### Your objective
Count the lines in the entries below that contain the string "Energieausweis", matching case exactly. Reply with the number alone.

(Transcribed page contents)
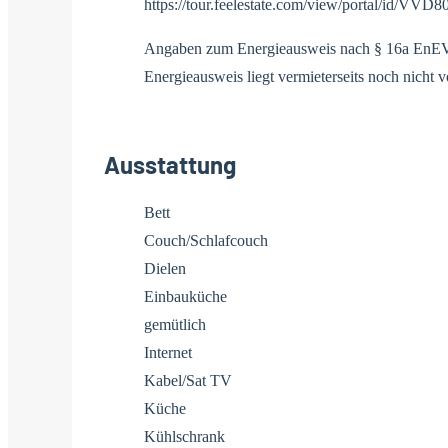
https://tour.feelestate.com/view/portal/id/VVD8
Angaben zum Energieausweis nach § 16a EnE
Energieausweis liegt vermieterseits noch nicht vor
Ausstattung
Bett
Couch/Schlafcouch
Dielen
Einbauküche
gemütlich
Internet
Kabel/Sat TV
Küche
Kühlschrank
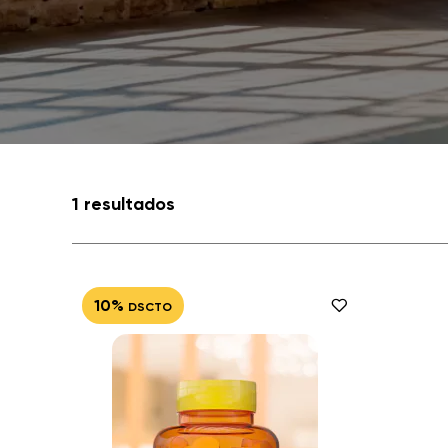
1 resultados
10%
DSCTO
---
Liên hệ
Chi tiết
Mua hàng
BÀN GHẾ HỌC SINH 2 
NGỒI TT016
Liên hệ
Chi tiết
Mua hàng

### Result of the task
2